Le leggende dimenticate e le voci appena sussurrate nelle corti e nelle taverne, non riuscivano a sfiorare la realtà dei fatti nemmeno nelle loro versioni più cupe. In queste storie di frontiera c’era l’eco di un esercito sacrilego, sputato dalle regioni più glaciali della Giudecca, in cerca di anime empie rimaste impunite sulla Terra. La Schiera dell’Abisso si ergeva dinanzi a loro.  La Schiera Furiosa cacciava un’anima quella notte.

La Corte di Sire Hellequin, la Masnada dei Dannati, la Caccia Selvaggia… fra tutti gli appellativi che il tempo aveva dato quell’incubo, la sua natura restava eguale in tutte le versioni: un’armata di cadaveri irrigiditi e demoni, capeggiati da un’entità dal potere ancestrale e oscuro.

Molte decine di occhi gelati e orbite vuote li osservavano in silenzio, mentre l’aria gelida sussurrava pensieri di morte. I destrieri, poco più che pallide carcasse, emettevano un lucore osseo. L’essere a capo della colonna portava una corona di un particolare metallo scuro. Costui smontò da cavallo e si avvicinò con rapidità inaspettata alle prede.

Claude aveva chiuso gli occhi da un po’, pregava anche se non sapeva bene come fare, né cosa chiedere di preciso. Tra un singhiozzo e l’altro riuscì a percepire l’aura glaciale emanata da quella cosa e tremò al pensiero che potesse toccarlo. Etienne aveva tenuto gli occhi fissi sulle creature per tutto il tempo, incapace di distogliere lo sguardo. I cani -o almeno le COSE di fianco ai cavalli che sembravano cani- tacevano, come se fino ad un attimo prima non avessero fiutato una preda.

D’un tratto, le dita di quell’essere gli afferrarono il mento ed Etienne gemette di dolore perché il gelo lo ustionò. Lo costrinse a guardarlo negli occhi, due fessure vuote…. in fondo alle quali tuttavia brillava un bagliore azzurro. Una luce lontana un migliaio di anni.

Il piccolo udì suo padre balbettare alcuni suoni senza senso, poi una frase chiara, ben distinta che ripeté più volte:” Nel fiume…. lei è finita lì… è affogata. No! No! Non è vero, lei è affogata, si è lanciata nel fiume e poi…”

Claude percepì un fruscio metallico. “No ti prego! Devi credermi…io ….lei….non  ero in me capisci?! No, fermo…cosa fai? Non…!”

Il bambino sussultò, un colpo secco gli tolse il respiro, nonostante piangesse a dirotto e volesse vedere suo padre non aveva coraggio di aprire gli occhi.

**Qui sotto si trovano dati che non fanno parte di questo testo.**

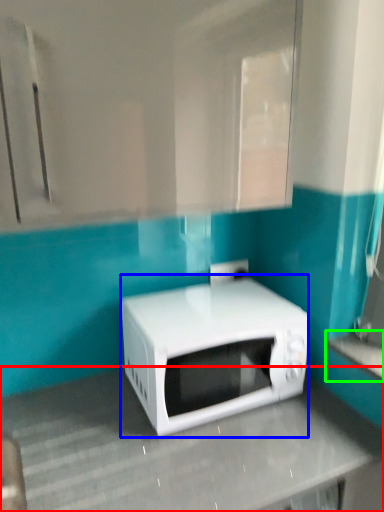
Question: Which is farther away from counter top (highlighted by a red box)? microwave oven (highlighted by a blue box) or counter top (highlighted by a green box)?

Choices:
 (A) microwave oven
 (B) counter top

Answer: (B)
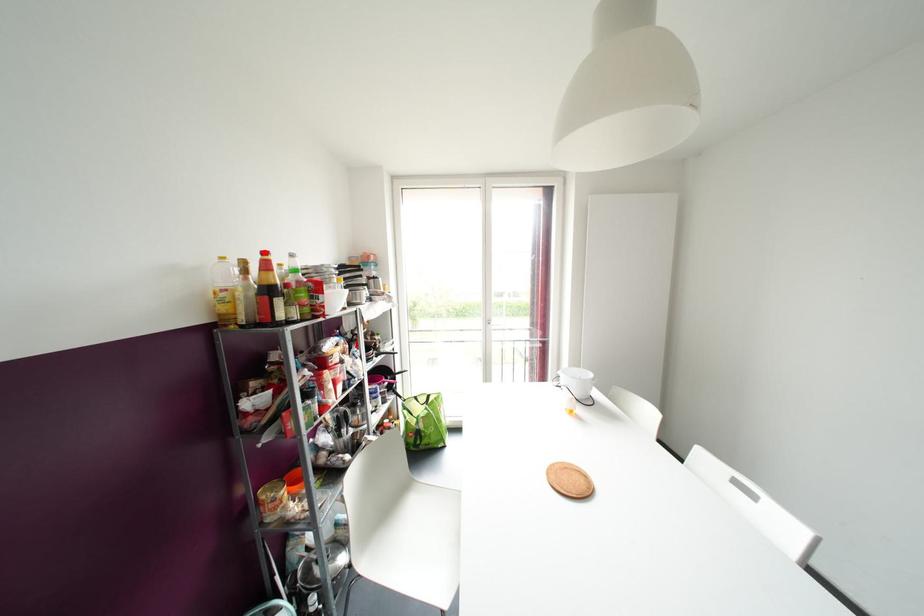
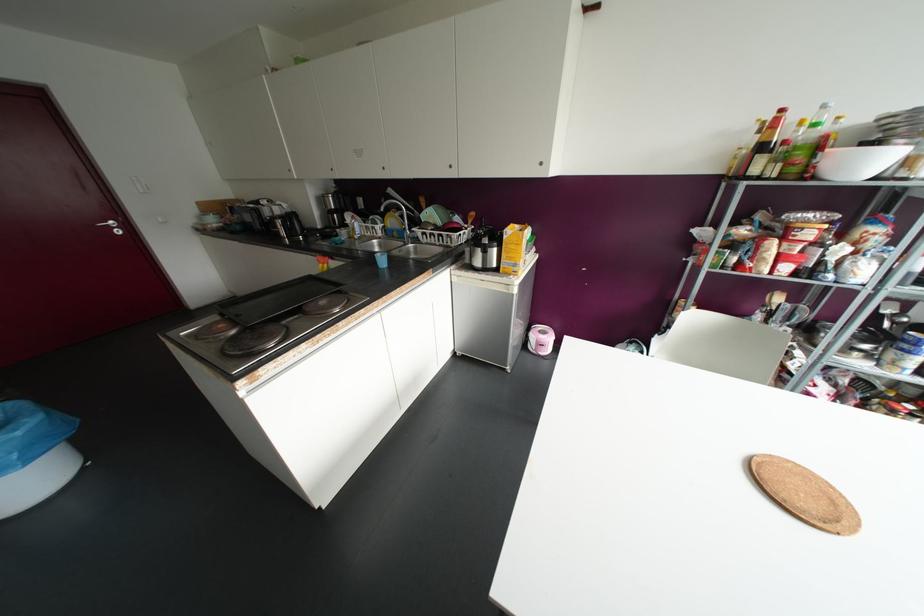
Where in the second image is the point corresponding to the highlighted location from the first image?

(781, 110)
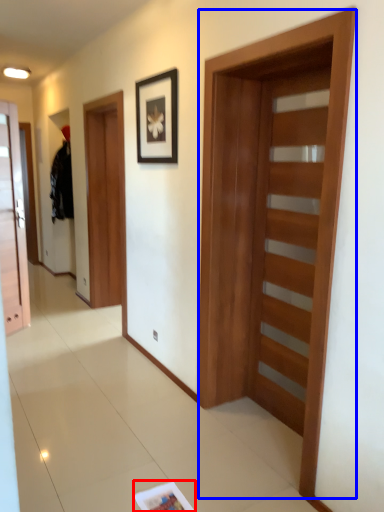
Question: Which point is closer to the camera, magazine (highlighted by a red box) or barn door (highlighted by a blue box)?

Choices:
 (A) magazine
 (B) barn door

Answer: (B)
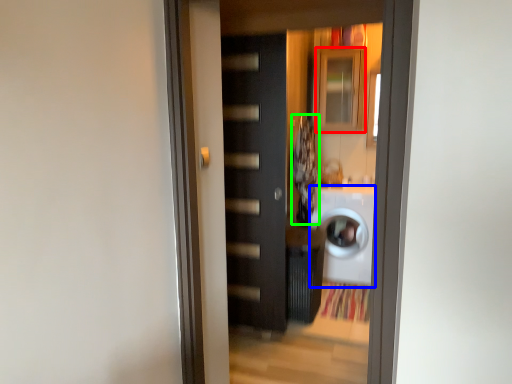
Question: Which object is the closest to the cabinetry (highlighted by a red box)? Choose among these: washing machine (highlighted by a blue box) or laundry (highlighted by a green box).

Choices:
 (A) washing machine
 (B) laundry

Answer: (B)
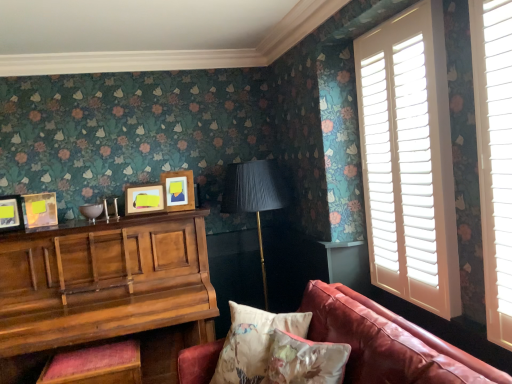
Question: From a real-world perspective, is leather couch at lower right on top of matte yellow picture frame at left, the 3th picture frame viewed from the right?

Choices:
 (A) yes
 (B) no

Answer: (B)

Question: Considering the relative sizes of leather couch at lower right and matte yellow picture frame at left, the 2th picture frame when ordered from left to right, in the image provided, is leather couch at lower right wider than matte yellow picture frame at left, the 2th picture frame when ordered from left to right,?

Choices:
 (A) yes
 (B) no

Answer: (A)

Question: Are leather couch at lower right and matte yellow picture frame at left, the 2th picture frame when ordered from left to right, located far from each other?

Choices:
 (A) no
 (B) yes

Answer: (B)

Question: Is leather couch at lower right to the left of matte yellow picture frame at left, the 3th picture frame viewed from the right, from the viewer's perspective?

Choices:
 (A) no
 (B) yes

Answer: (A)

Question: Does leather couch at lower right turn towards matte yellow picture frame at left, the 3th picture frame viewed from the right?

Choices:
 (A) no
 (B) yes

Answer: (A)

Question: Is leather couch at lower right looking in the opposite direction of matte yellow picture frame at left, the 2th picture frame when ordered from left to right?

Choices:
 (A) no
 (B) yes

Answer: (A)

Question: Can you confirm if wooden piano at left is smaller than leather couch at lower right?

Choices:
 (A) no
 (B) yes

Answer: (A)

Question: Is wooden piano at left oriented towards leather couch at lower right?

Choices:
 (A) no
 (B) yes

Answer: (B)

Question: Is wooden piano at left looking in the opposite direction of leather couch at lower right?

Choices:
 (A) yes
 (B) no

Answer: (B)

Question: Can you confirm if wooden piano at left is bigger than leather couch at lower right?

Choices:
 (A) no
 (B) yes

Answer: (B)

Question: Is wooden piano at left completely or partially outside of leather couch at lower right?

Choices:
 (A) yes
 (B) no

Answer: (A)

Question: Is leather couch at lower right located within wooden piano at left?

Choices:
 (A) no
 (B) yes

Answer: (A)

Question: Does matte wooden picture frame at center, which appears as the first picture frame when viewed from the right, have a greater height compared to matte yellow picture frame at left, the 3th picture frame viewed from the right?

Choices:
 (A) no
 (B) yes

Answer: (B)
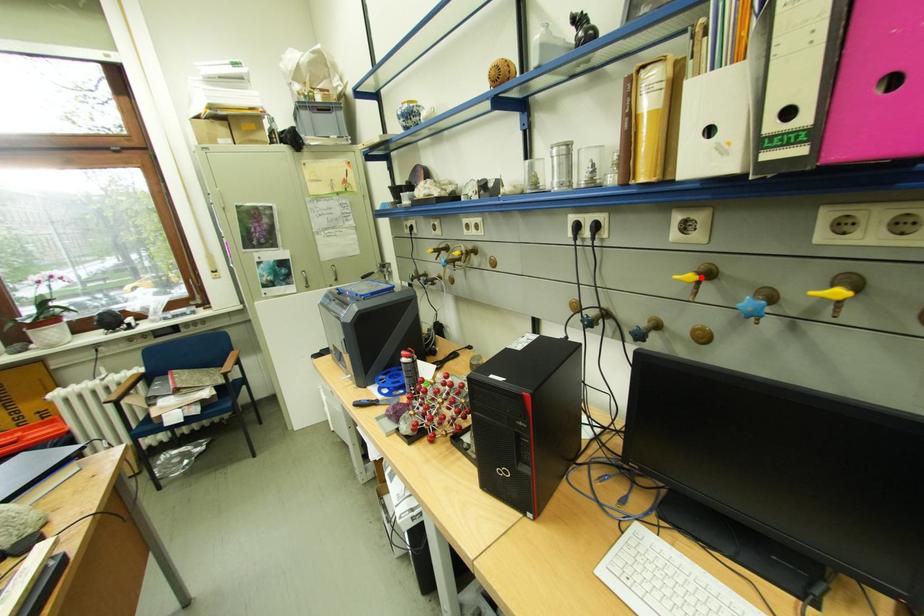
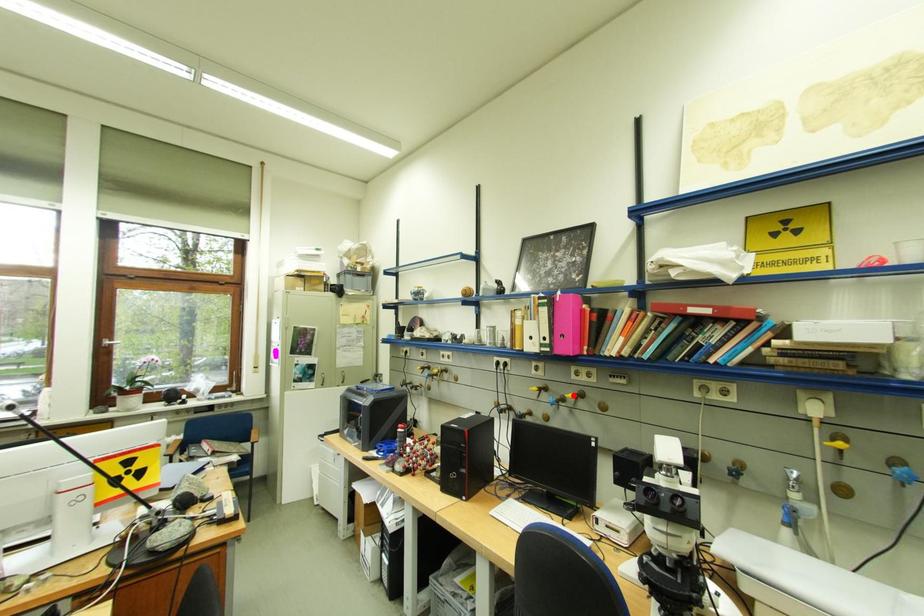
I am providing you with two images of the same scene from different viewpoints. A red point is marked on the first image and another point is marked on the second image. Is the marked point in image1 the same physical position as the marked point in image2?

No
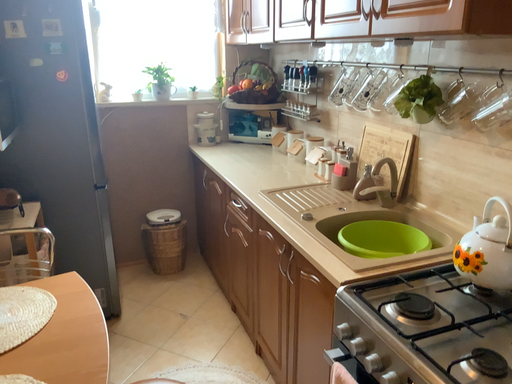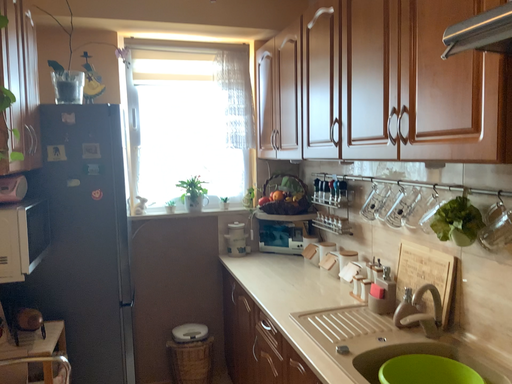
Question: Which way did the camera rotate in the video?

Choices:
 (A) rotated downward
 (B) rotated upward

Answer: (B)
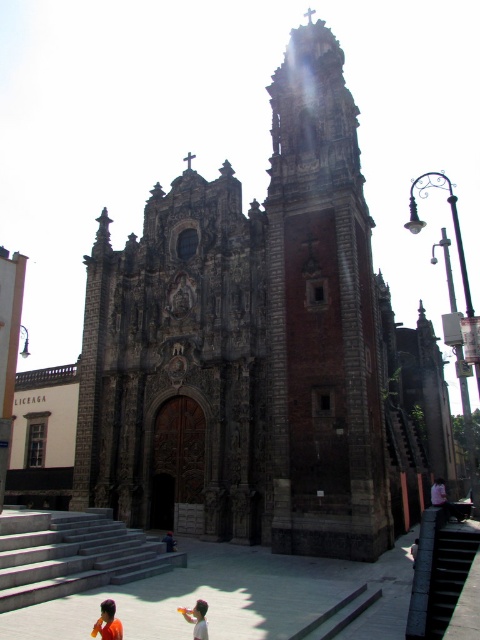
Who is shorter, gray concrete stairs at lower left or orange fabric person at lower center?

With less height is orange fabric person at lower center.

Between point (137, 572) and point (168, 547), which one is positioned in front?

Positioned in front is point (137, 572).

This screenshot has height=640, width=480. Find the location of `gray concrete stairs at lower left`. gray concrete stairs at lower left is located at coordinates (72, 556).

Locate an element on the screen. The image size is (480, 640). gray concrete stairs at lower left is located at coordinates [72, 556].

Which is more to the left, orange fabric at lower center or orange fabric person at lower center?

orange fabric at lower center is more to the left.

Based on the photo, can you confirm if orange fabric at lower center is positioned above orange fabric person at lower center?

Yes, orange fabric at lower center is above orange fabric person at lower center.

Is point (107, 605) in front of point (164, 541)?

Yes.

This screenshot has width=480, height=640. I want to click on orange fabric at lower center, so click(108, 621).

In the scene shown: Does light yellow fabric at lower center have a smaller size compared to light blue shirt at lower right?

Indeed, light yellow fabric at lower center has a smaller size compared to light blue shirt at lower right.

Is light yellow fabric at lower center wider than light blue shirt at lower right?

Incorrect, light yellow fabric at lower center's width does not surpass light blue shirt at lower right's.

Find the location of a particular element. light yellow fabric at lower center is located at coordinates (196, 618).

Where is `light yellow fabric at lower center`? light yellow fabric at lower center is located at coordinates pos(196,618).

Un suono di uragano esplose in ogni dove, la foresta fu squassata da tuoni terrificanti e il cielo rovesciò grandine e pioggia. Quei rumori assordanti impedirono a Claude di capire cosa gli accadeva intorno, eppure facendosi forza cerco a tentoni suo padre, mentre la tempesta infuriava.

 

Quando il mattino seguente un drappello di uomini del signore di Avency trovò Claude in stato catatonico sulla strada per il villaggio, la bufera si era calmata da molte ore. Non riuscirono a fargli riferire gli accadimenti della notte precedente e visto il suo stato di tremenda confusione desistettero dalle domande. Incerti su come un bambino di quell’età avesse potuto sopravvivere in una foresta durante una tempesta come quella che si era abbattuta sulla regione, decisero di portarlo alla rocca per nutrirlo e attendere direttive. Certo è che il bambino non rivide più suo padre e che non seppe mai che la strada sulla quale si trovavano quando furono attaccati non portava alla loro casa, bensì conduceva nei pressi di un laghetto isolato.